GENERAL INFORMATION:

The LU program factors a dense matrix into the product of a lower 
triangular and an upper triangular matrix.  The factorization uses
blocking to exploit temporal locality on individual submatrix elements.
The algorithm used in this implementation is described in 

Woo, S. C., Singh, J. P., and Hennessy, J. L.  The Performance Advantages 
     of Integrating Block Data Transfer in Cache-Coherent Multiprocessors.
     Proceedings of the 6th International Conference on Architectural
     Support for Programming Languages and Operating Systems (ASPLOS-VI),
     October 1994.

Two implementations are provided in the SPLASH-2 distribution:

  (1) Non-contiguous block allocation

      This implementation (contained in the non_contiguous_blocks 
      subdirectory) implements the matrix to be factored with a 
      two-dimensional array.  This data structure prevents blocks from 
      being allocated contiguously, but leads to a conceptually simple
      programming implementation.

  (2) Contiguous block allocation

      This implementation (contained in the contiguous_blocks 
      subdirectory) implements the matrix to be factored as an array
      of blocks.  This data structure allows blocks to be allocated 
      contiguously and entirely in the local memory of processors that
      "own" them, thus enhancing data locality properties.

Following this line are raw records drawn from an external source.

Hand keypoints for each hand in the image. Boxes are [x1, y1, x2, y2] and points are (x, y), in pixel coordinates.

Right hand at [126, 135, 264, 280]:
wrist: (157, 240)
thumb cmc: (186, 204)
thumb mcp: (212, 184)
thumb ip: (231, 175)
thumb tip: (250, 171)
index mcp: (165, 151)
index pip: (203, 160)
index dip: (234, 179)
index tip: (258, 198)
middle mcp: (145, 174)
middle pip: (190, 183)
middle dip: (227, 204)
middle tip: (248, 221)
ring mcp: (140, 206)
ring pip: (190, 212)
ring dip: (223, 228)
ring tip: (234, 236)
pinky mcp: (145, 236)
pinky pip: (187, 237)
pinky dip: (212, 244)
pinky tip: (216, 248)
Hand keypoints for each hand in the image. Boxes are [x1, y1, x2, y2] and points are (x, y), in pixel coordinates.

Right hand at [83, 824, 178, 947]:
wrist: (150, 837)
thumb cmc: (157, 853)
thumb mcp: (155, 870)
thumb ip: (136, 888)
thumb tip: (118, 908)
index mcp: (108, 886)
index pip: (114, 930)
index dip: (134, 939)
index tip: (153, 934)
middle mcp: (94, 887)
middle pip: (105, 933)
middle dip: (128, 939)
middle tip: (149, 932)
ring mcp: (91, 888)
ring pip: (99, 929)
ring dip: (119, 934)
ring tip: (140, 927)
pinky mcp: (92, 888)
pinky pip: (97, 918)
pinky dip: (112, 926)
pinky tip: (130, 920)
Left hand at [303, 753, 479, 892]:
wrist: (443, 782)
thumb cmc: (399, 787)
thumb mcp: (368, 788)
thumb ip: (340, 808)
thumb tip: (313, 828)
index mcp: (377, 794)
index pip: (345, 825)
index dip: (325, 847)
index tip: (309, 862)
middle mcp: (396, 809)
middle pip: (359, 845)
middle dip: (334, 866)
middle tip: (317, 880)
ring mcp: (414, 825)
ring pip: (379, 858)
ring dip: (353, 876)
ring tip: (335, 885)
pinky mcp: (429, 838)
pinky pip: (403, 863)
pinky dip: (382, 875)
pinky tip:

These programs work under both the Unix FORK and SPROC models.

RUNNING THE PROGRAM:

To see how to run the program, please see the comment at the top of the
file lu.C, or run the application with the "-h" command line option.
Three parameters may be specified on the command line, of which the 
ones that are normally changed are the matrix size and the number of 
processors.  It is suggested that the block size be kept at the value
B=16, since this value works well in practice.  If this parameter is 
changed, the new value should be reported in any results that are 
presented.

BASE PROBLEM SIZE:

The base problem size for an upto-64 processor machine is a 512x512 matrix
with a block size of B=16.

DATA DISTRIBUTION:

Our "POSSIBLE ENHANCEMENT" comments in the source code tell where one
might want to distribute data and how.  Data distribution has a small 
impact on performance on the Stanford DASH multiprocessor.